Intel hopes to democratize AI and break the limitations of closed ecosystems, which the company thinks will pave the way for a more accessible and open AI environment and, as a result, sell more processors. While computer vision, particularly generative AI, has made significant progress, current models mainly focus on generating 2D images. In contrast, the Latent Diffusion Model for 3D (LDM3D) enables users to generate both an image and a depth map from a given text prompt. By employing a comparable number of parameters such as latent stable diffusion, LDM3D, says Intel, offers superior accuracy in estimating relative depth for each pixel, surpassing standard post-processing depth estimation methods.

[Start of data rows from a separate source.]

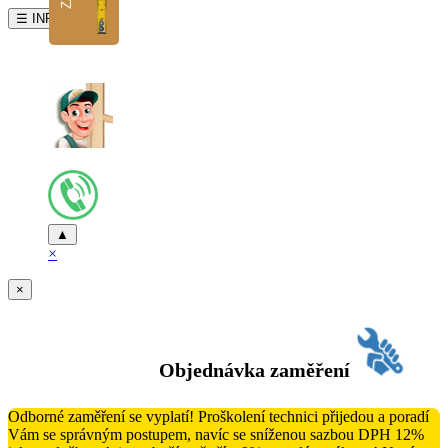
☰ INFO
▲
×
×
Objednávka zaměření
Odborné zaměření se vyplatí! Proškolení technici přijedou a poradí
Vám se správným postupem, navíc se sníženou sazbou DPH 12%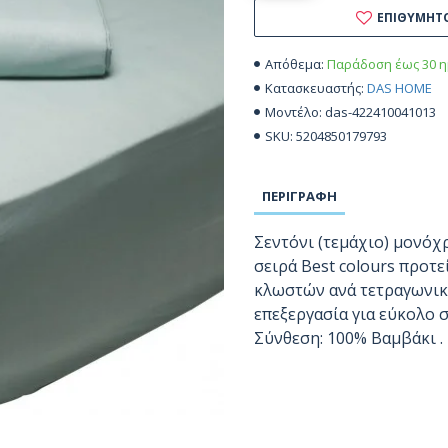
ΕΠΙΘΥΜΗΤ
Παράδοση έως 30 η
Απόθεμα:
DAS HOME
Κατασκευαστής:
das-422410041013
Μοντέλο:
5204850179793
SKU:
ΠΕΡΙΓΡΑΦΉ
Σεντόνι (τεμάχιο) μονόχ
σειρά Best colours προτ
κλωστών ανά τετραγωνική
επεξεργασία για εύκολο 
Σύνθεση: 100% Βαμβάκι .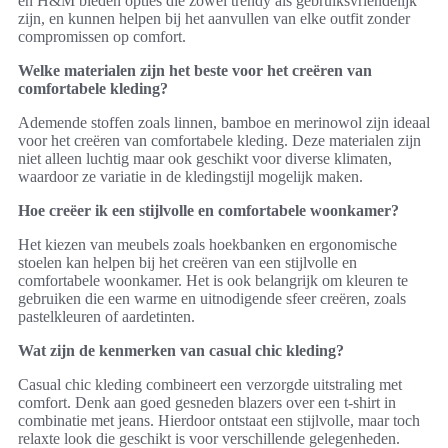
en H&M bieden opties die zowel trendy als gebruiksvriendelijk
zijn, en kunnen helpen bij het aanvullen van elke outfit zonder
compromissen op comfort.
Welke materialen zijn het beste voor het creëren van
comfortabele kleding?
Ademende stoffen zoals linnen, bamboe en merinowol zijn ideaal
voor het creëren van comfortabele kleding. Deze materialen zijn
niet alleen luchtig maar ook geschikt voor diverse klimaten,
waardoor ze variatie in de kledingstijl mogelijk maken.
Hoe creëer ik een stijlvolle en comfortabele woonkamer?
Het kiezen van meubels zoals hoekbanken en ergonomische
stoelen kan helpen bij het creëren van een stijlvolle en
comfortabele woonkamer. Het is ook belangrijk om kleuren te
gebruiken die een warme en uitnodigende sfeer creëren, zoals
pastelkleuren of aardetinten.
Wat zijn de kenmerken van casual chic kleding?
Casual chic kleding combineert een verzorgde uitstraling met
comfort. Denk aan goed gesneden blazers over een t-shirt in
combinatie met jeans. Hierdoor ontstaat een stijlvolle, maar toch
relaxte look die geschikt is voor verschillende gelegenheden.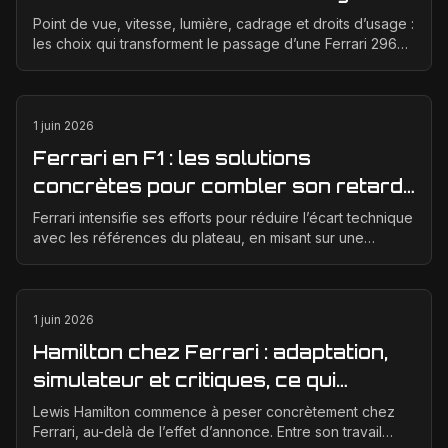
éditoriale qui raconte la course
Point de vue, vitesse, lumière, cadrage et droits d’usage :
les choix qui transforment le passage d’une Ferrari 296
GT3 en véritable photographie éditoriale.
1 juin 2026
Ferrari en F1 : les solutions
concrètes pour combler son retard
technique en 2026
Ferrari intensifie ses efforts pour réduire l’écart technique
avec les références du plateau, en misant sur une
meilleure corrélation entre la soufflerie, ...
1 juin 2026
Hamilton chez Ferrari : adaptation,
simulateur et critiques, ce qui
change vraiment pour la Scuderia
Lewis Hamilton commence à peser concrètement chez
Ferrari, au-delà de l’effet d’annonce. Entre son travail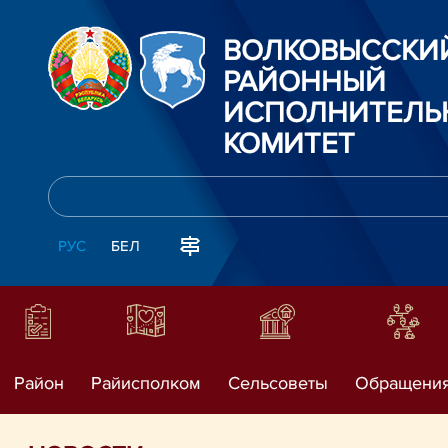
ВОЛКОВЫССКИ
РАЙОННЫЙ
ИСПОЛНИТЕЛЬ
КОМИТЕТ
РУС
БЕЛ
Район
Райисполком
Сельсоветы
Обращени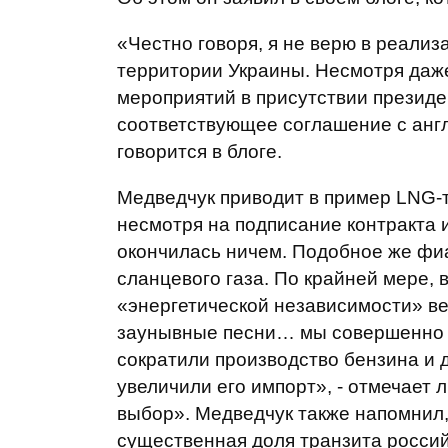
«Честно говоря, я не верю в реализ
территории Украины. Несмотря даже 
мероприятий в присутствии презид
соответствующее соглашение с англо
говорится в блоге.
Медведчук приводит в пример LNG-т
несмотря на подписание контракта
окончилась ничем. Подобное же фи
сланцевого газа. По крайней мере,
«энергетической независимости» ве
заунывные песни… мы совершенно не
сократили производство бензина и 
увеличили его импорт», - отмечает
выбор». Медведчук также напомнил,
существенная доля транзита российс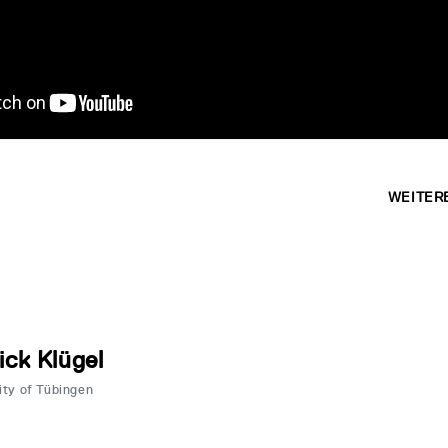
WEITER
ick Klügel
ity of Tübingen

This research has the potential to revolutionize interactions with digital content, enabling users to use text prompts in unprecedented ways. With LDM3D’s generated images and depth maps, users can transform a simple text description of a tranquil tropical beach, a futuristic skyscraper, or a sci-fi universe into a highly detailed 360-degree panorama. This new capability to capture depth information instantaneously enhances realism and immersion. From entertainment, gaming, and interior design to real estate listings, virtual museums, and immersive VR experiences, LDM3D opens doors to a multitude of possibilities.
The project used Intel Xeon processors and Intel Habana Gaudi AI accelerators, and the LDM3D model was trained on an Intel AI supercomputer. This combination of hardware enabled the integration of generated RGB images and depth maps, culminating in the creation of 360-degree views for captivating immersive experiences.

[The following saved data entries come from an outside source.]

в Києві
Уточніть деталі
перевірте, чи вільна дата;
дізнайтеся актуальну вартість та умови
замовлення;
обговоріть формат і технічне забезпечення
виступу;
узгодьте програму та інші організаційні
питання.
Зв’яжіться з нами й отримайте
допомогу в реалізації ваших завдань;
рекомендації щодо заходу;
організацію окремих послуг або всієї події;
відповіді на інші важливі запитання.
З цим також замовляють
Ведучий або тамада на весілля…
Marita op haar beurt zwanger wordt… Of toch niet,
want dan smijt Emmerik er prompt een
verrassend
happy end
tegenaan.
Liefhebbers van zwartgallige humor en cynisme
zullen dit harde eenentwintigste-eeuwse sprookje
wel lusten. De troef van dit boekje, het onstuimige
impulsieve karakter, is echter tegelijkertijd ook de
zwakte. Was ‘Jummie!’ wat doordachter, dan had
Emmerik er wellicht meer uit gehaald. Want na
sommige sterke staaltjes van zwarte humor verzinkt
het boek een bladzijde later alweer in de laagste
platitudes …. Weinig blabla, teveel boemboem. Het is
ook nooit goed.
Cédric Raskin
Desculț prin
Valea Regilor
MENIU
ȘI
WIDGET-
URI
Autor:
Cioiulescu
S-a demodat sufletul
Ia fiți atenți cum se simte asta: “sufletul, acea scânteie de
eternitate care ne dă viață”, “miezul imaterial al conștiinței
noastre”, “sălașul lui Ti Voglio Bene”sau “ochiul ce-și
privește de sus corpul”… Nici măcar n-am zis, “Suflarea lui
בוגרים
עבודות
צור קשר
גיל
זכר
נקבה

To showcase the capabilities of LDM3D, researchers from Intel and Blockade Labs developed DepthFusion, an application that harnesses standard 2D RGB photos and depth maps. By leveraging TouchDesigner, a node-based visual programming language tailored for real-time interactive multimedia content, DepthFusion transforms text prompts into interactive and immersive digital encounters. With the LDM3D model serving as a single point of reference for generating both RGB images and their corresponding depth maps, significant benefits in terms of memory usage and reduced latency are achieved.

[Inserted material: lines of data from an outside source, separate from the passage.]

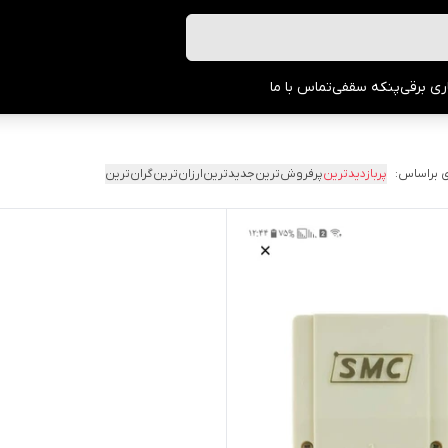
ری برقی
پنکه سقفی
تماس با ما
 براساس:
پربازدیدترین
پرفروش‌ترین
جدیدترین
ارزان‌ترین
گران‌ترین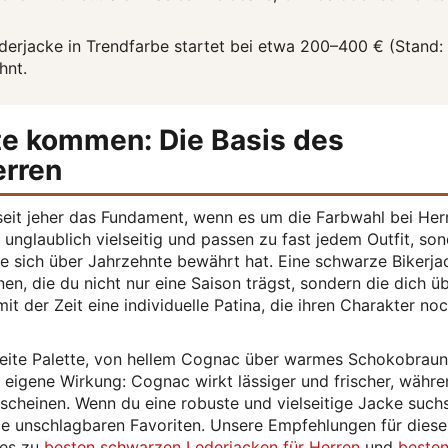
erjacke in Trendfarbe startet bei etwa 200–400 € (Stand: 
hnt.
te kommen: Die Basis des
erren
eit jeher das Fundament, wenn es um die Farbwahl bei Her
 unglaublich vielseitig und passen zu fast jedem Outfit, so
die sich über Jahrzehnte bewährt hat. Eine schwarze Bikerja
en, die du nicht nur eine Saison trägst, sondern die dich ü
it der Zeit eine individuelle Patina, die ihren Charakter no
reite Palette, von hellem Cognac über warmes Schokobraun
 eigene Wirkung: Cognac wirkt lässiger und frischer, währ
scheinen. Wenn du eine robuste und vielseitige Jacke suchs
die unschlagbaren Favoriten. Unsere Empfehlungen für diese
des zu
besten schwarzen Lederjacken für Herren
und
beste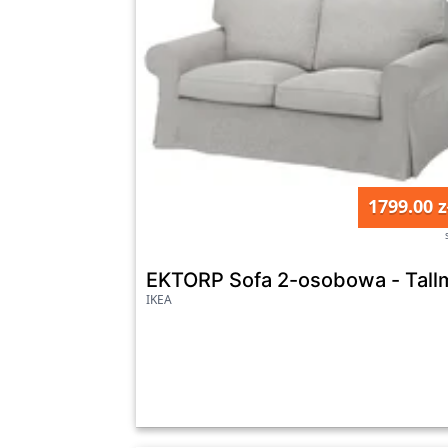
1799.00 z
EKTORP Sofa 2-osobowa - Tallm
IKEA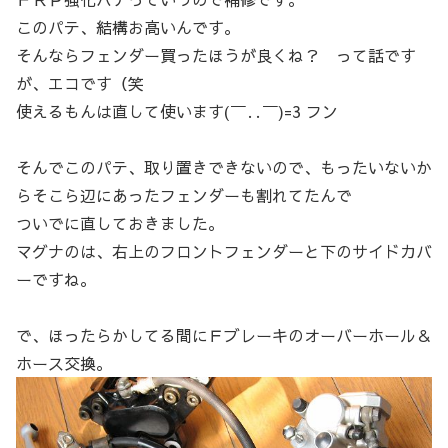
このパテ、結構お高いんです。
そんならフェンダー買ったほうが良くね？ って話です
が、エコです（笑
使えるもんは直して使います(￣‥￣)=3 フン
そんでこのパテ、取り置きできないので、もったいないか
らそこら辺にあったフェンダーも割れてたんで
ついでに直しておきました。
マグナのは、右上のフロントフェンダーと下のサイドカバ
ーですね。
で、ほったらかしてる間にＦブレーキのオーバーホール＆
ホース交換。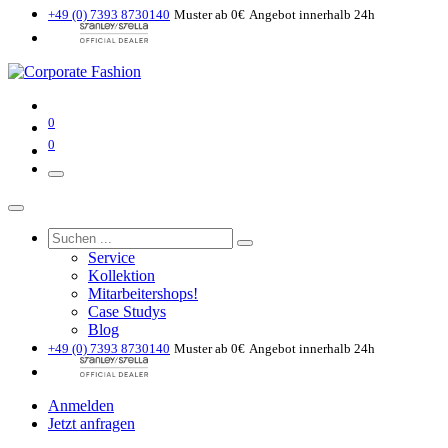
+49 (0) 7393 8730140
Muster ab 0€
Angebot innerhalb 24h
0
0
Service
Kollektion
Mitarbeitershops!
Case Studys
Blog
+49 (0) 7393 8730140
Muster ab 0€
Angebot innerhalb 24h
Anmelden
Jetzt anfragen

“Generative AI technology aims to further augment and enhance human creativity and save time. However, most of today’s generative AI models are limited to generating 2D images, and only very few can generate 3D images from text prompts. Unlike existing latent stable diffusion models, LDM3D allows users to generate an image and a depth map from a given text prompt using almost the same number of parameters. It provides more accurate relative depth for each pixel in an image, compared to standard post-processing methods for depth estimation, and saves developers significant time to develop scenes,” stated Vasudev Lal, AI/ML research scientist, Intel Labs.
What do we think?
The development of LDM3D and DepthFusion is a significant step in the advancement of multi-view generative AI and computer vision. Intel is making LDM3D available as open source through HuggingFace. This work will contribute to AI researchers who will enhance and refine the system as well as customize it for specific applications, and that should encourage collaborative and continuous improvement.
This development adds a new tool to the digital content creators’ kit and has the potential to give the lagging VR segment a boost by making more vistas much faster and less expensively.